### Set problem 1
Pick out every line in the entries that contains the string "tempo", and copy each one. Case counts.

2.5 Computational issues

In recent years, Bayesian networks have received great interest in a wide range of research areas such as machine learning, logic, and engineering. Thus, a wealth of academic as well as commercial software tools is available for the implementation of the described methods. Our particular structure-learning approach was implemented in Matlab making use of the open-source Matlab package Bayes Net Toolbox (Murphy, 2001). The package contains routines for different network scoring functions, search strategies, data sampling, and network transformations. As mentioned above, in all simulations and real-world applications further described, we used the Metropolis-Hastings algorithm for network search, the Bayesian score as scoring function, and the method proposed by Chickering (2002) for the conversion of DAGs into CPDAGs as the three building blocks of Bayesian network learning. Computation times for all experiments was in the range of seconds or minutes on a standard Linux workstation, depending on the size of the training data set and the number of nodes in the DAG.

3 Simulations

Prior to the application of the method to real-world data, we performed a set of simulations to assess the feasibility of the approach for the application to functional meta-analysis imaging data. We first focussed on the number of data sets that is sufficient for learning the structure of a Bayesian network from observational data. Data sets for simulations were generated as follows: For a particular number of nodes, a network was randomly chosen from all possible Bayesian networks. Data sets of different sizes were sampled from this network, and the CPDAG corresponding to the chosen network was determined. The sampled data sets then served as input data to the structure-learning algorithm. This way, we could assess whether or not the CPDAG corresponding to the original network could be fully or partially recovered by the network-learning process. Test-retest reliability of structure learning was assessed by repeated application to newly sampled data sets.

3.1 Small networks

Three Bayesian networks with 3, 4, and 5 nodes were randomly generated and data sets containing between 50 and 5000 observations were sampled from them. The CPDAGs of the randomly generated networks are shown in Figure 3.

Figure 3.

Figure 3

Equivalence classes (CPDAGs) of three randomly generated small Bayesian networks.

### Recorded data
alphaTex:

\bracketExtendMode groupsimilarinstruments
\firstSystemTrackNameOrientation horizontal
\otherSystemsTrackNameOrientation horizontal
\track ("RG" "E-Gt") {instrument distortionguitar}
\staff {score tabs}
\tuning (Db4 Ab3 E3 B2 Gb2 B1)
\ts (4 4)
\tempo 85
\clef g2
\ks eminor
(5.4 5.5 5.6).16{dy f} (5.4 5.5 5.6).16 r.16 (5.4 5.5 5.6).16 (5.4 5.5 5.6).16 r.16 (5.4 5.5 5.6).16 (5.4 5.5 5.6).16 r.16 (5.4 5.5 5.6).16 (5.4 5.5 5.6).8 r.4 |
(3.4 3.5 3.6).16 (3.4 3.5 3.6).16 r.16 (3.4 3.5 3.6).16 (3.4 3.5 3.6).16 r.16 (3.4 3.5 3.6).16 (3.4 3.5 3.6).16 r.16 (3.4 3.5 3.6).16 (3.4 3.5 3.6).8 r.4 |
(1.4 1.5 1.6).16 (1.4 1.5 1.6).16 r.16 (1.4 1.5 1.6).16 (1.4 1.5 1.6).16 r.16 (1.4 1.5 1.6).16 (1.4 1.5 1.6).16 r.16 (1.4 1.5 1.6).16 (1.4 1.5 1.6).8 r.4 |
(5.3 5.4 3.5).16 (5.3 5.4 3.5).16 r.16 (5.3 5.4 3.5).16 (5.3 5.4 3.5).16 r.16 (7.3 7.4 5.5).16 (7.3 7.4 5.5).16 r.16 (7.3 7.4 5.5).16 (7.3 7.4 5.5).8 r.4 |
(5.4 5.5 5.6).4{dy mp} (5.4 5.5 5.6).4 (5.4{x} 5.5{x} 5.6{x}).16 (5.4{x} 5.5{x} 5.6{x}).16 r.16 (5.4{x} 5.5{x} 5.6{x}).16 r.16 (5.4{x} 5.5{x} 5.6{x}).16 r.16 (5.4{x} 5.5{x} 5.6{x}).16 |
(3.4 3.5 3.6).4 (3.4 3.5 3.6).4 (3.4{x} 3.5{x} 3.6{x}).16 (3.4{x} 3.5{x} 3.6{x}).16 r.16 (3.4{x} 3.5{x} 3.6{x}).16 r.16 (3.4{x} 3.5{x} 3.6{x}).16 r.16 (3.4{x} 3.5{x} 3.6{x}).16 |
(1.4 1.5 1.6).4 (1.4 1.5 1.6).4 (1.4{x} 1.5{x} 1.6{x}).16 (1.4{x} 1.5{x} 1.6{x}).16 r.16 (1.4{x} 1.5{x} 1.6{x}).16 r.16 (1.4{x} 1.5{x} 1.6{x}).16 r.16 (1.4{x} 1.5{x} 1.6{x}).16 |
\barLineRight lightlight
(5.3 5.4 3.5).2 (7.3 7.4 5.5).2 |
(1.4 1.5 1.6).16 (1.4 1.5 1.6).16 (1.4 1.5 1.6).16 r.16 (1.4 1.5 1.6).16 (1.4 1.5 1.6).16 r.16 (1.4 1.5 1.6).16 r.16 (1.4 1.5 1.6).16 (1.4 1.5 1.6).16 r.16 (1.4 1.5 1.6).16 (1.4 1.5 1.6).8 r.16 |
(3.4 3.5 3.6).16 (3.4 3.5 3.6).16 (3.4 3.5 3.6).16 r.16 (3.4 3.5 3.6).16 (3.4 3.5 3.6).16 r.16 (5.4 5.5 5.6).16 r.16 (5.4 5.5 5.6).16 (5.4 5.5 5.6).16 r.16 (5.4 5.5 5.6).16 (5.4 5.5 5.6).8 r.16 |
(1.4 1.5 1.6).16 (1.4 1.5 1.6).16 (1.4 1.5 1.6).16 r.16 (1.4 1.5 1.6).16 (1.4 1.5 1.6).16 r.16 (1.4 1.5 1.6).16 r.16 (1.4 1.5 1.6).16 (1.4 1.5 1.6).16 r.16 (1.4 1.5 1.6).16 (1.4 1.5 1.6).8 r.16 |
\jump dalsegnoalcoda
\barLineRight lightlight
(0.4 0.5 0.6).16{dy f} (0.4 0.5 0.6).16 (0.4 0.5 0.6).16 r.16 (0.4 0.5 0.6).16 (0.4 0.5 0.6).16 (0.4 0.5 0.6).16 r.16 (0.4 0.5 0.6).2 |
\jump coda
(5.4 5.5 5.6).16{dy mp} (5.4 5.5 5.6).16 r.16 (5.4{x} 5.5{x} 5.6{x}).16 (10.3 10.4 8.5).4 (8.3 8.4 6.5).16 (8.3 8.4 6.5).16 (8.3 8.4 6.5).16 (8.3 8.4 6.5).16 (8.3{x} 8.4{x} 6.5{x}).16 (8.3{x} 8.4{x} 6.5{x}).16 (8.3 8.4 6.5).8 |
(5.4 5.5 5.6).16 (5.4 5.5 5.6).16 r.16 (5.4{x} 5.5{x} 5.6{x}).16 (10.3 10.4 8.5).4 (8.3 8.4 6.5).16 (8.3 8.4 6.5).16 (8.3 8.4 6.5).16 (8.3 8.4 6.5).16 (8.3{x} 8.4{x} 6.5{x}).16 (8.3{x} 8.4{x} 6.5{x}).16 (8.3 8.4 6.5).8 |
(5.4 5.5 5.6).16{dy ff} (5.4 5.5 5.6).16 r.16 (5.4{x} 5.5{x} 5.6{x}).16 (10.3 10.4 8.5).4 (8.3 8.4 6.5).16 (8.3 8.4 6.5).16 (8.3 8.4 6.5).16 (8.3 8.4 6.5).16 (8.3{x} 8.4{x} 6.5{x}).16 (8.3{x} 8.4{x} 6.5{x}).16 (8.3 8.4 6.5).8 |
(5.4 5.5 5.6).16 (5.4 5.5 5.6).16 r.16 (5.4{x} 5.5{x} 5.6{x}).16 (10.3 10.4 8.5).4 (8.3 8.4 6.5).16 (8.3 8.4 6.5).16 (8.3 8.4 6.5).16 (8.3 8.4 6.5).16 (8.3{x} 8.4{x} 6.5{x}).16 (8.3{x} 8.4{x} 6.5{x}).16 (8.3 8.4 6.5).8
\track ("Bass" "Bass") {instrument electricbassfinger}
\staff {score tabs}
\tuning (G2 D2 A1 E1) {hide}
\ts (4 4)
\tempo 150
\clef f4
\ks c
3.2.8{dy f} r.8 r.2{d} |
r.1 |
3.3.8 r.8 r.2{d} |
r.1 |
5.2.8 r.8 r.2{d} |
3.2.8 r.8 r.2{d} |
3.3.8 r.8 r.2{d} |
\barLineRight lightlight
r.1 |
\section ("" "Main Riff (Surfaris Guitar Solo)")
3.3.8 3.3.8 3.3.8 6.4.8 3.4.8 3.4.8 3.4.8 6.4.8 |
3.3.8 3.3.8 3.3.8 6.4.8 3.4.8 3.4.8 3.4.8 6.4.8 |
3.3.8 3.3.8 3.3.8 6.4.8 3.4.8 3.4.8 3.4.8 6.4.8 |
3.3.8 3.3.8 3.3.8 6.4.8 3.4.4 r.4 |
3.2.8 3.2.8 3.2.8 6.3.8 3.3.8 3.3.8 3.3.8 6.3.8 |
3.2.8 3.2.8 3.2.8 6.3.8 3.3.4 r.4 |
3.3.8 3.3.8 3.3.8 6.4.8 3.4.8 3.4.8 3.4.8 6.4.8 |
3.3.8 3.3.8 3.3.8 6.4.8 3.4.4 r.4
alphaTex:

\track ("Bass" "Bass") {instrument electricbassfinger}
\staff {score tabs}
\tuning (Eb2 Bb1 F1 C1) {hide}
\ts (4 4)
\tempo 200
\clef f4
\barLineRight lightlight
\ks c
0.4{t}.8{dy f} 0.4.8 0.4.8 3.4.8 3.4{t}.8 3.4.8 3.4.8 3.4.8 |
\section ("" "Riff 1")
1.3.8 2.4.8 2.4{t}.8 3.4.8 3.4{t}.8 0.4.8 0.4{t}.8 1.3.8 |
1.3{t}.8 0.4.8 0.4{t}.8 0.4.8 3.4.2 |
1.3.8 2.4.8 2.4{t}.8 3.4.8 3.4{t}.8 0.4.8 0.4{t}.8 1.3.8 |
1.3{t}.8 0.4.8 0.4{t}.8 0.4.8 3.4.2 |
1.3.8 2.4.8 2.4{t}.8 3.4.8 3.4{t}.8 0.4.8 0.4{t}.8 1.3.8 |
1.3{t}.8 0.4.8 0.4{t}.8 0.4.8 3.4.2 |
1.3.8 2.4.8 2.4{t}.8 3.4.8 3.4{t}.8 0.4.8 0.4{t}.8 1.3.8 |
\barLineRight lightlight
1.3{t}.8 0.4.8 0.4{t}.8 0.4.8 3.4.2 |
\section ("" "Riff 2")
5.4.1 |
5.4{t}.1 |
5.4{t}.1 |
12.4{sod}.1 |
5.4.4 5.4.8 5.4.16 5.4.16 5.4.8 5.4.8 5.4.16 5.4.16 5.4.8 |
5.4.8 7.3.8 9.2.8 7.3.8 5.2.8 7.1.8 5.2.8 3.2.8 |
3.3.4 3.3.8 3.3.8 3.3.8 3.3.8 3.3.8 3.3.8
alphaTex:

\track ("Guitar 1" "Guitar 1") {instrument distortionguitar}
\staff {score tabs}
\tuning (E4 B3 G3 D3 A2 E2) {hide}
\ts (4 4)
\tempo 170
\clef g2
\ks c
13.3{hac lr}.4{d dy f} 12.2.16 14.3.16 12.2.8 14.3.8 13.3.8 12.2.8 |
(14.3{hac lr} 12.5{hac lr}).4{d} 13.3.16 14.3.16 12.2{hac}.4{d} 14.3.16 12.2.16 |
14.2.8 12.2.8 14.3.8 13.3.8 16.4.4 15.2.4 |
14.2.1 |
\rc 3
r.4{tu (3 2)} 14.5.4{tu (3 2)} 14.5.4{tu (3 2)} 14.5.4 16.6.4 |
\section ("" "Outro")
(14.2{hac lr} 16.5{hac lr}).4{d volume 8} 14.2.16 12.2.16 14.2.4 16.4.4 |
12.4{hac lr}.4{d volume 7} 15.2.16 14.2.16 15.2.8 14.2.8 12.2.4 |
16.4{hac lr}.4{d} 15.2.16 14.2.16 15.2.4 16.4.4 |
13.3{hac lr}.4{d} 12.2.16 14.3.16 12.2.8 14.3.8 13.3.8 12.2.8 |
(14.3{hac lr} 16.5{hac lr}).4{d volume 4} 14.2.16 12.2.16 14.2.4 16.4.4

### Set problem 2
In the text on Bayesian network structure learning, which open-source Matlab package was used to implement the structure-learning approach?

### Result 1
\tempo 85
\tempo 150
\tempo 200
\tempo 170

### Result 2
The Bayes Net Toolbox.